Why drivers in 2040 won’t need a license
Google’s attempts to create autonomous cars is both well-known and well on its way to a reality. The major impediments are simply working out all the conceivable contingencies of liability and making the technology inexpensive enough that in 27 years nearly everyone will have a self-driving car.
Most of us first encountered the concept of a self-driving car in the movie Total Recall, inspired by Philip K. Dick’s short story We Can Remember It For You Wholesale, starring Arnold Swarzenegger as Douglas Quaid/Hauser. He gets a ride from a friendly robotic taxicab called JohnnyCab. The robot driver is pictured above.
An organization called the Institute of Electrical and Electronics Engineers believes autonomous cars will be the dominant form of personal transportation in the future, comprising as much as 75 percent of cars on the road by 2040.
In pursuit of this future, several manufacturers, including General Motors, Audi and BMW, are already testing autonomous vehicle systems.
Alan Taub, vice president of global research and development for GM, stated in a 2011 news release, the brand could have robotic cars available by 2020.
Google tests have involved a modified self-driving Toyota Prius, and Nevada actually issued the first license to an autonomous vehicle last May, on behalf of Google’s experimental model, enabling further testing in that state.
A Bee in the Bonnet
Self-driving cars use radar, GPS location plus built-in cameras to find their way.. Data describing obstacles, traffic signals and lanes plus information from signs goes into the vehicle's computer – this is used to compute a route, taking into consideration many more variables, such as current traffic and elevation gain or loss, than the world’s greatest mental wizard ever could. Adding new data as it navigates the route, the robotic car can even drive safely in unfamiliar territory.
We’re just guessing, but big 4X4’s that’ll cross the Continental Divide on a dicey four-wheel-drive road, while you catch a few Z’s in a backseat hammock, may be a bit further off than autonomous passenger cars. Besides, who would want to sleep crossing the Great Divide that way?
Initially the tired old bugaboo of inadequate infrastructure raised its ugly head as the main reason self-driving cars would not work. Though it might be possible to construct a road to fool a robotic car, the degree to which they can navigate the roads of today is phenomenal and will only improve as cars begin to talk to each other and learn to use automotive etiquette above and beyond anything mankind has ever mastered.

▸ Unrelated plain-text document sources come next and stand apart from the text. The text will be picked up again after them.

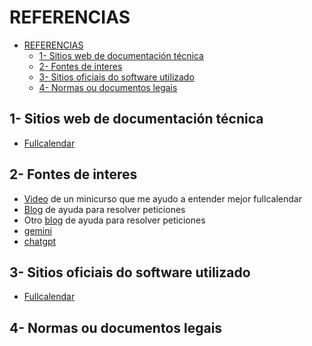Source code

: # REFERENCIAS

- [REFERENCIAS](#referencias)
  - [1- Sitios web de documentación técnica](#1--sitios-web-de-documentación-técnica)
  - [2- Fontes de interes](#2--fontes-de-interes)
  - [3- Sitios oficiais do software utilizado](#3--sitios-oficiais-do-software-utilizado)
  - [4- Normas ou documentos legais](#4--normas-ou-documentos-legais)


## 1- Sitios web de documentación técnica
 - [Fullcalendar](https://fullcalendar.io/)
## 2- Fontes de interes
 - [Video](https://www.youtube.com/watch?v=bKbIn-DMAos&list=PLAzlSdU-KYwXII59J4jtwr6tVPZMzVH_y&index=2) de un minicurso que me ayudo a entender mejor fullcalendar
 - [Blog](https://azimutweb.es/peticiones-http-mediante-ajax-a-un-archivo-php/) de ayuda para resolver peticiones
 - Otro [blog](https://www.imaginanet.com/blog/servidor-rest-con-php-y-peticiones-mediante-jquery-y-ajax.html) de ayuda para resolver peticiones
 - [gemini](https://gemini.google.com/)
 - [chatgpt](https://chatgpt.com/)
## 3- Sitios oficiais do software utilizado
 - [Fullcalendar](https://fullcalendar.io/)
## 4- Normas ou documentos legais

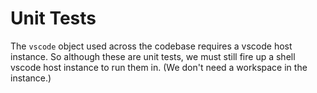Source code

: # Unit Tests

The `vscode` object used across the codebase requires a vscode host instance.
So although these are unit tests, we must still fire up a shell vscode host instance to run them in.
(We don't need a workspace in the instance.)
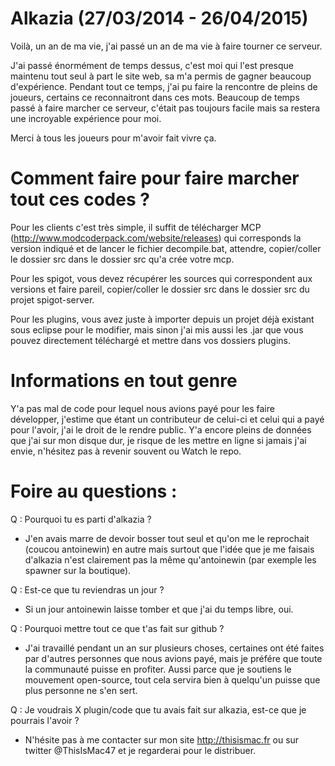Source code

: # Alkazia (27/03/2014 - 26/04/2015)

Voilà, un an de ma vie, j'ai passé un an de ma vie à faire tourner ce serveur.

J'ai passé énormément de temps dessus, c'est moi qui l'est presque maintenu tout seul à part le site web, sa m'a permis de gagner beaucoup d'expérience.
Pendant tout ce temps, j'ai pu faire la rencontre de pleins de joueurs, certains ce reconnaitront dans ces mots.
Beaucoup de temps passé à faire marcher ce serveur, c'était pas toujours facile mais sa restera une incroyable expérience pour moi.

Merci à tous les joueurs pour m'avoir fait vivre ça.

# Comment faire pour faire marcher tout ces codes ?

Pour les clients c'est très simple, il suffit de télécharger MCP (http://www.modcoderpack.com/website/releases) qui corresponds la version indiqué  et de lancer le fichier decompile.bat, attendre, copier/coller le dossier src dans le dossier src qu'a crée votre mcp.

Pour les spigot, vous devez récupérer les sources qui correspondent aux versions et faire pareil, copier/coller le dossier src dans le dossier src du projet spigot-server.

Pour les plugins, vous avez juste à importer depuis un projet déjà existant sous eclipse pour le modifier, mais sinon j'ai mis aussi les .jar que vous pouvez directement téléchargé et mettre dans vos dossiers plugins.

# Informations en tout genre

Y'a pas mal de code pour lequel nous avions payé pour les faire développer, j'estime que étant un contributeur de celui-ci et celui qui a payé pour l'avoir, j'ai le droit de le rendre public.
Y'a encore pleins de données que j'ai sur mon disque dur, je risque de les mettre en ligne si jamais j'ai envie, n'hésitez pas à revenir souvent ou Watch le repo.

# Foire au questions :

Q : Pourquoi tu es parti d'alkazia ?
- J'en avais marre de devoir bosser tout seul et qu'on me le reprochait (coucou antoinewin) en autre mais surtout que l'idée que je me faisais d'alkazia n'est clairement pas la même qu'antoinewin (par exemple les spawner sur la boutique).

Q : Est-ce que tu reviendras un jour ?
- Si un jour antoinewin laisse tomber et que j'ai du temps libre, oui.

Q : Pourquoi mettre tout ce que t'as fait sur github ?
- J'ai travaillé pendant un an sur plusieurs choses, certaines ont été faites par d'autres personnes que nous avions payé, mais je préfére que toute la communauté puisse en profiter.
Aussi parce que je soutiens le mouvement open-source, tout cela servira bien à quelqu'un puisse que plus personne ne s'en sert.

Q : Je voudrais X plugin/code que tu avais fait sur alkazia, est-ce que je pourrais l'avoir ?
- N'hésite pas à me contacter sur mon site http://thisismac.fr ou sur twitter @ThisIsMac47 et je regarderai pour le distribuer.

Vehicle intercommunication will allow traffic to flow more freely, ultimately eliminating traffic lights, signs and even speed limits, not to mention driver’s licenses.
Because autonomous cars can be set to follow at a set distance, mimicking the actions of the car in front, individual passenger cars will be able to form high-speed trains – achieving speeds safely in tight formation that would be thought reckless today – or a level of precision driving rivaling the flight maneuvers of the Blue Angels.
“Because self driving cars will be separated by sensors, they will be able to safely travel on highways, even moving at speeds of up to 100 miles per hour,” according to Dr. Aberto Broggi, an institute senior member and professor of computer engineering at the University of Parma in Italy.
Since the only requirement is being able to relay a desired destination to the vehicle, in theory, anyone will be able to use a car, regardless of age or ability. Shoot we have known people whose pets could probably operate these cars!
At which point, what good is a driver’s license?
We can even envision a toddler, if able to open the car and say Grandma, being whisked away on their own, except for the obvious safeguards that would prevent this from happening. Kids are hard enough to keep track of now!
Getting back to the future
Getting some drivers to accept self-driving cars will be a challenge, stated Jeffrey Miller, an institute member and computer systems associate professor at the University of Alaska Anchorage.
Drivers may be reluctant to give up control – we know people who can’t even ride buses or planes without serious stress attacts. Others would rather be driven about anyway and will gladly give up what is to them simply a chore.
That’s why the new blind spot alerts, rear traffic alerts, adaptive cruise control, lane keepers, doze alerts and so on are conditioning us to rely upon our vehicles more. Chances are it will happen so slowly we will be like the bullfrogs in a slowly warming pan of water – the idea of jumping doesn’t even occur to them.
Shucks, some cars will even park for you right now – that’ll teach you to trust your car by doing something well many people don’t even like to try – parallel parking.
Would all of this innovation happened anyway or as quickly without the CAFE requirements? We will never know for sure.